Para Virginia Woolf, una de las figuras más destacadas del modernismo literario del siglo XX, en diciembre de 1910 cambió el carácter humano. ¿Es posible conjeturar que cien años más tarde Gran Bretaña se encuentra en un momento análogo? Para el autor de How to Survive the Next World Crisis (Cómo sobrevivir a la próxima crisis global) es evidente que su país está ingresando en una nueva era.El historiador marxista Eric Hobsbawm (93 años) es el celebrado autor de una historia del siglo XIX cuyo tercer volumen se titula “La era del Imperio” (The Age of Empire). Se comenta que hace poco le preguntaron cuándo había terminado la era del Imperio. Y habría respondido: “Déjeme ver… creo que el miércoles pasado”. ‘El miércoles pasado’ fue el día de la revisión del gasto público (Comprehensive Spending Review), cuando un primer ministro británico dijo ante la Cámara de los Comunes que el país ya no podía costear los recursos militares de una potencia imperial.
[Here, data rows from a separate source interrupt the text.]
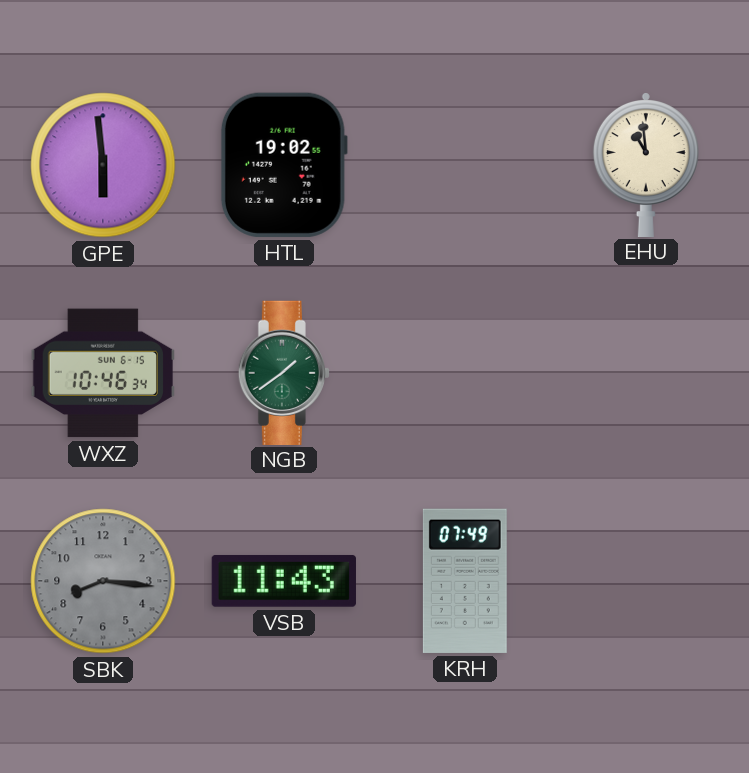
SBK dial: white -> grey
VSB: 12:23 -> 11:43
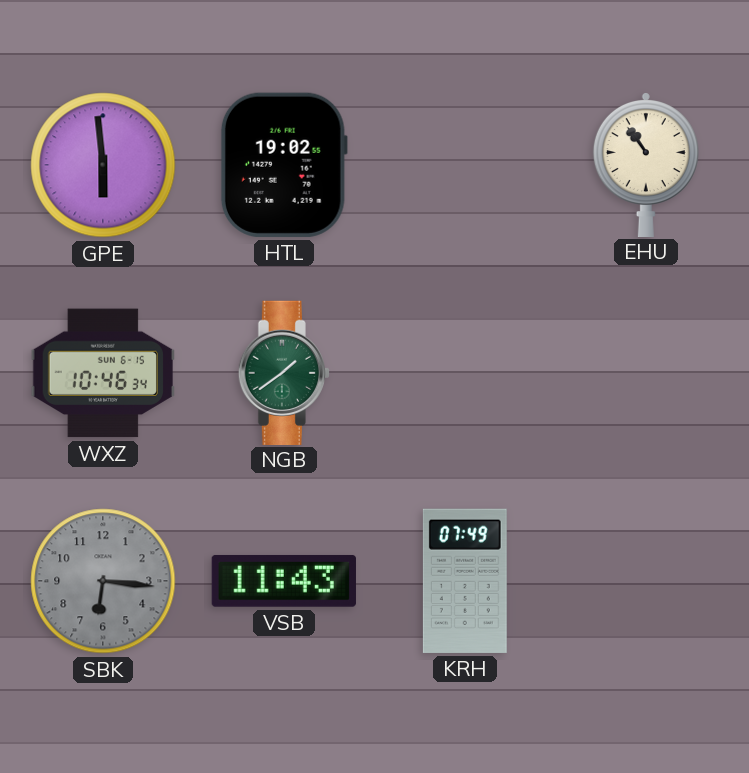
EHU: 10:59 -> 10:54
SBK: 8:16 -> 6:16
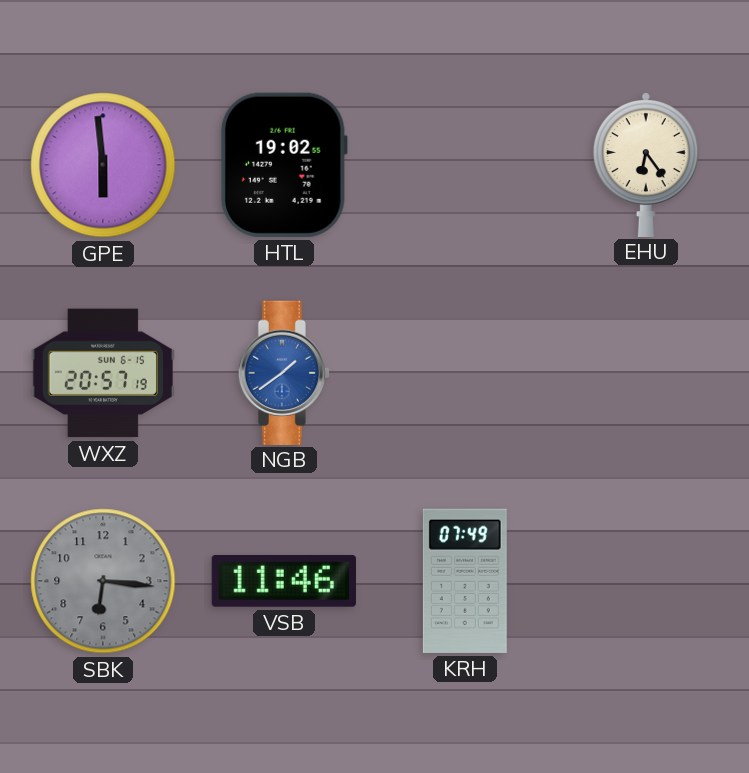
EHU: 10:54 -> 6:24
WXZ: 10:46 -> 20:57
NGB dial: green -> blue
VSB: 11:43 -> 11:46
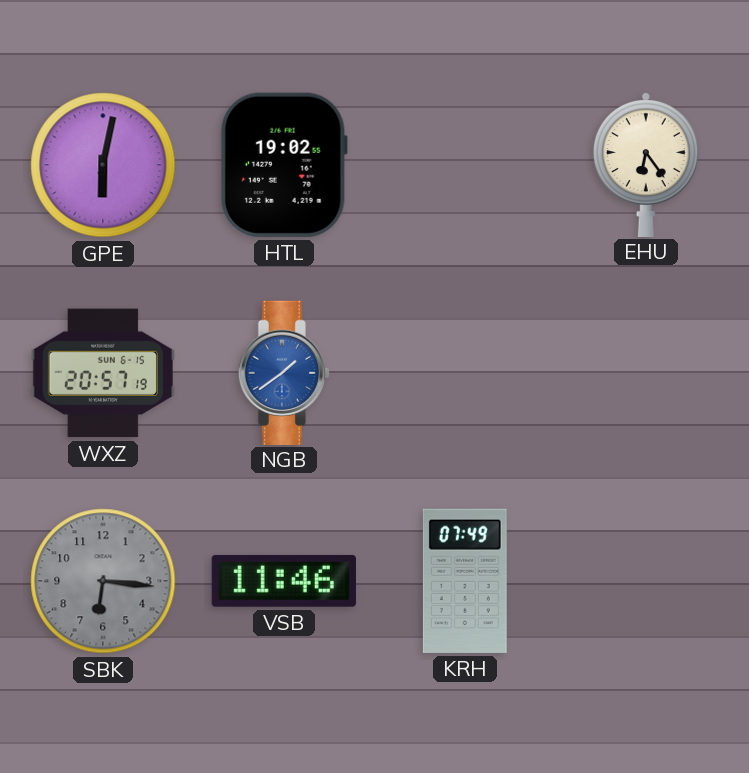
GPE: 5:59 -> 6:02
La imagen más profundamente simbólica de 2010 fue una imagen televisiva de una fila de ex primeros ministros y actuales miembros del Gabinete en Westminster Hall mientras escuchaban atentamente las palabras de un Papa que les hablaba de responsabilidades morales y de una autoridad moral que supera y sobrevive a reinos e imperios. Durante cinco siglos, el Parlamento, la Iglesia y el Imperio británicos representaron el rechazo de Enrique VIII hacia la autoridad de Roma y la proclamación de que Inglaterra era “otro imperio”. Si el Imperio ya no existe y la Iglesia ya no es lo que era, cabe esperar que el Parlamento también se transforme.
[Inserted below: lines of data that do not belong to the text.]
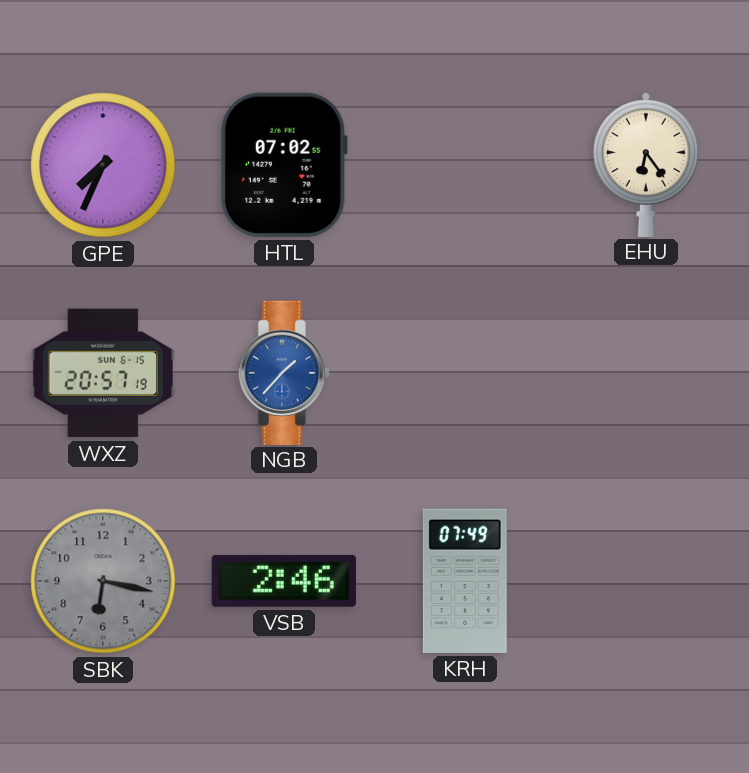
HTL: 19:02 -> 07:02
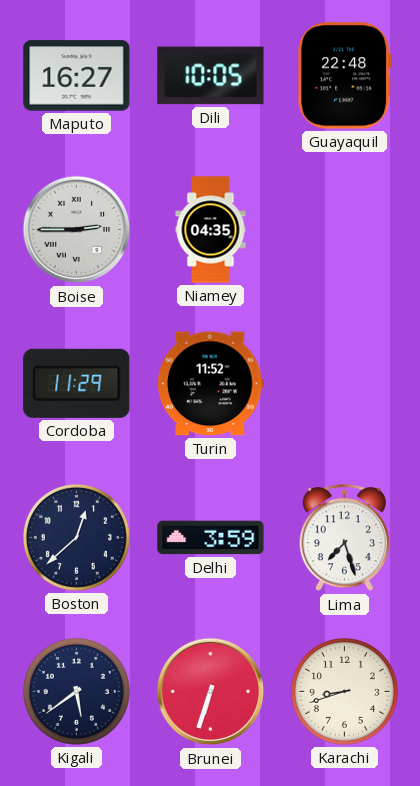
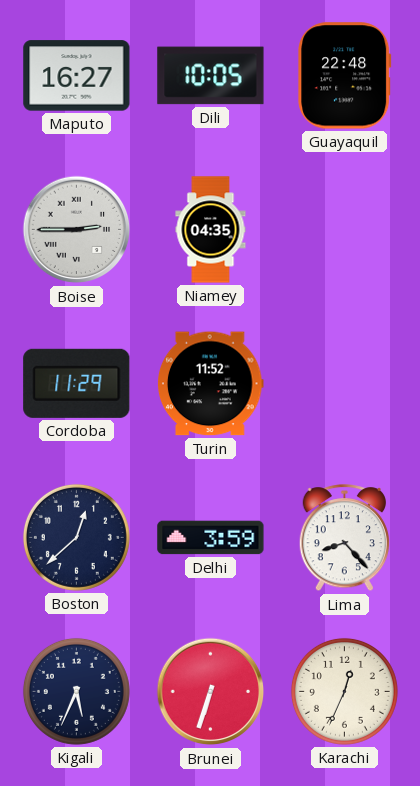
Lima: 7:27 -> 8:23
Kigali: 5:39 -> 5:34
Karachi: 8:42 -> 12:34
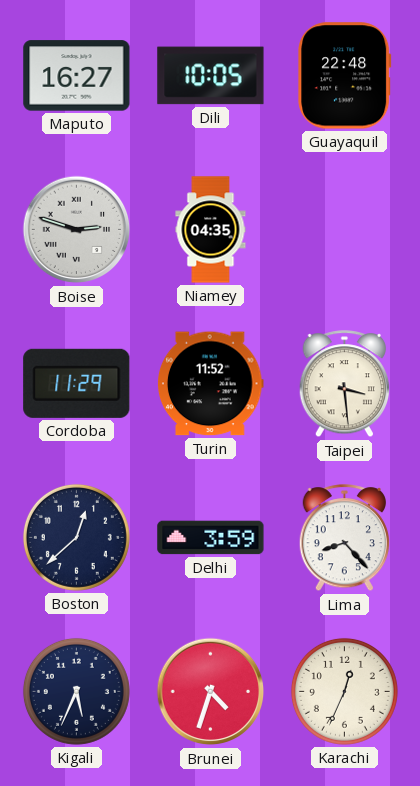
Boise: 2:45 -> 2:48
Taipei: none -> 3:29
Brunei: 6:33 -> 4:33
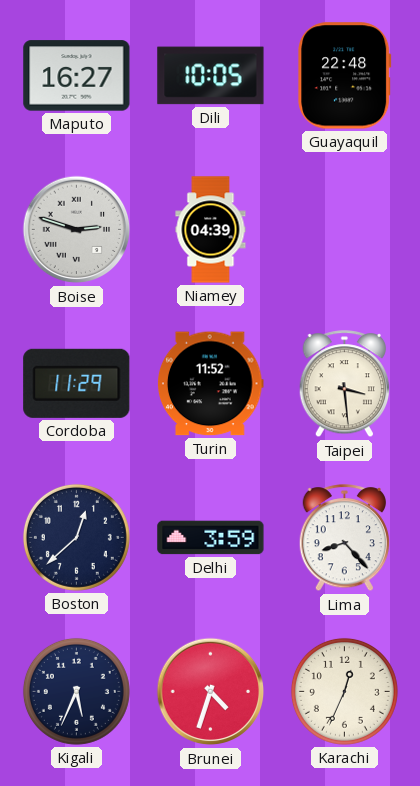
Niamey: 04:35 -> 04:39
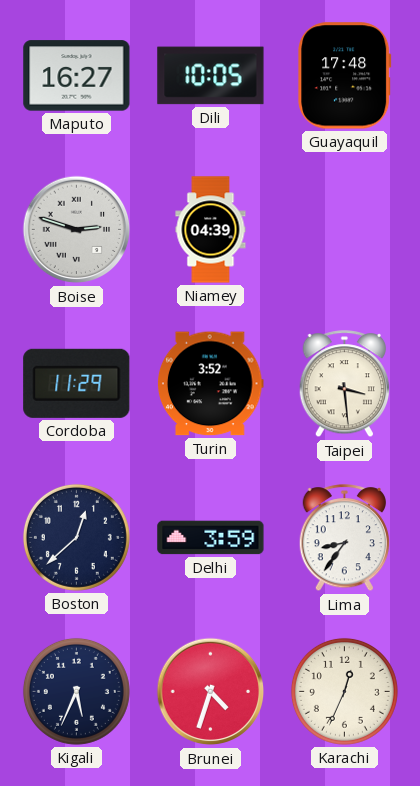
Guayaquil: 22:48 -> 17:48
Turin: 11:52 -> 3:52
Lima: 8:23 -> 8:36
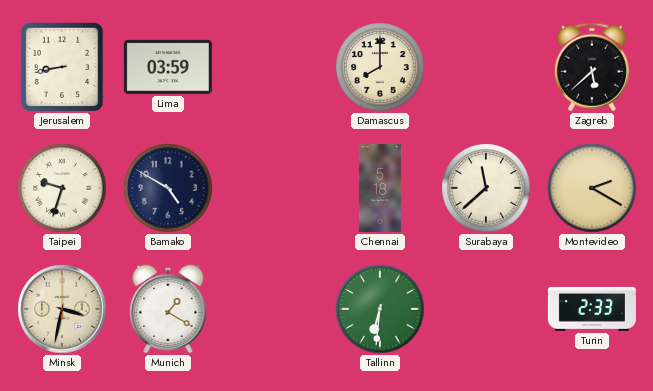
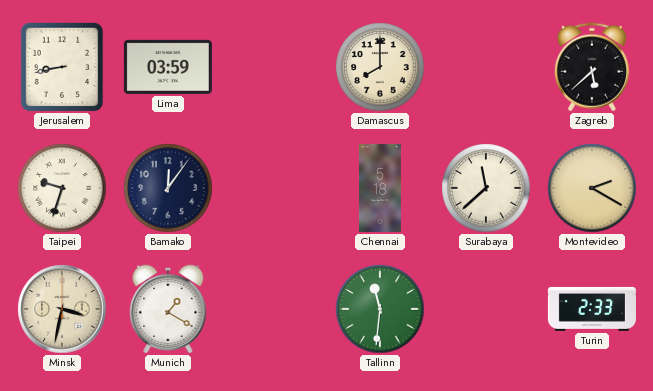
Bamako: 4:50 -> 12:06
Tallinn: 6:31 -> 11:31
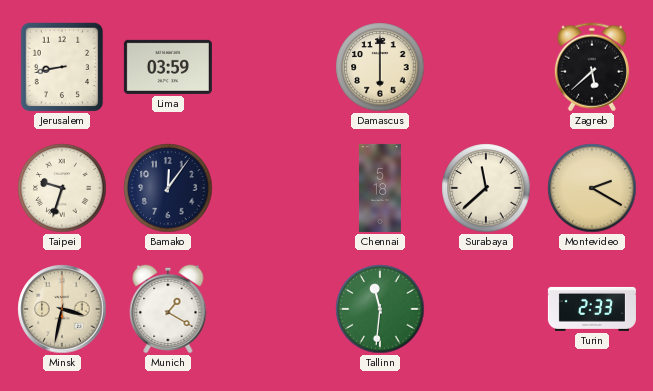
Damascus: 8:00 -> 6:00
Desde las elecciones generales de mayo de 2010, en la mentalidad pública británica ha ocurrido uno de esos leves cambios de humor que nos dicen que en algún lugar, tal vez más allá del filo de la conciencia, algo muy grande ha cambiado para bien –algo así como ese momento a fines de agosto boreal cuando, hacia las 16.30 de una cálida tarde, pensamos en ponernos un pulóver y reconocemos que el otoño ha llegado–. “Fue, más o menos, en diciembre de 1910 que el carácter humano cambió”, escribió Virginia Woolf, y tal vez haya acertado también el centenario de la fecha. Probablemente, la raza humana no haya cambiado demasiado, pero quizás las actitudes del pueblo británico hacia el resto del mundo y, por ende, hacia sí mismos, son hoy más realistas. Cabe admitir que los cables confidenciales estadounidenses publicados por WikiLeaks se distinguen más por lo que callan que por lo que expresan –los diplomáticos se han estado diciendo más o menos lo que nosotros pensábamos que estaban diciendo, y ellos decían–. Pero, sin duda, da que pensar el ver expuesta la insignificancia, a los ojos estadounidenses, de las inquietudes, las intervenciones y las figuras públicas británicas.
El último vestigio de que Gran Bretaña alguna vez desempeñó un rol mundial radica en que un diplomático estadounidense cree que vale la pena hacer un comentario sobre algunas necedades pronunciadas por un miembro de su familia real. Por supuesto, muchos en el mundo sienten que están sobrios cuando desearían no estarlo. La resaca
después de una comilona ha sido algo común en los países occidentales (y no solamente en Navidad). Irlanda ha probado la amargura de una quiebra doble, financiera y espiritual, aun cuando los irlandeses siempre supieron que si uno vende su alma por oro de fantasía, sus ganancias se convertirán en hojas muertas. Quizás Irlanda ha sido tan vehemente en su reacción frente a los delitos sexuales de su clero no sólo debido a la antigua arrogancia y autoritarismo de la Iglesia irlandesa, sino por un sentimiento de culpa por haber traicionado a su pasado católico durante los años del Tigre Celta (1996-2001).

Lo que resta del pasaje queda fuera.